#### Source data
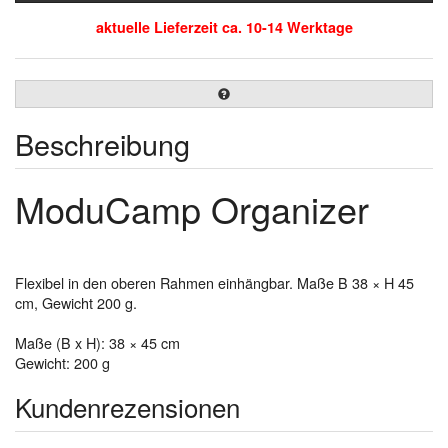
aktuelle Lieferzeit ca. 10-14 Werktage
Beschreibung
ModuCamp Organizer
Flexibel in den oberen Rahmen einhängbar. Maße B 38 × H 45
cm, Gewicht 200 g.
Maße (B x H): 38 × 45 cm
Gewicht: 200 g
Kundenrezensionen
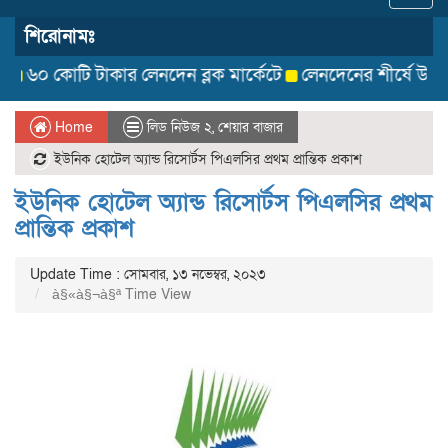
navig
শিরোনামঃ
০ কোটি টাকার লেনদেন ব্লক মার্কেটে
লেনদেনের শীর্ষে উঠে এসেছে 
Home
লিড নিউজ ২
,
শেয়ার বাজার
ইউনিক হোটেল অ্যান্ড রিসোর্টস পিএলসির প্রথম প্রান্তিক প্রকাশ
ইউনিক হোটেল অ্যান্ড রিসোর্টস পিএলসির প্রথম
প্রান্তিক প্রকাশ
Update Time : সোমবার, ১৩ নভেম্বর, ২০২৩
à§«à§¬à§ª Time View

#### Problem requirements
Scan the listing above for the word "Time" and copy every line that holds it.

#### Solution for this task
Update Time : সোমবার, ১৩ নভেম্বর, ২০২৩
à§«à§¬à§ª Time View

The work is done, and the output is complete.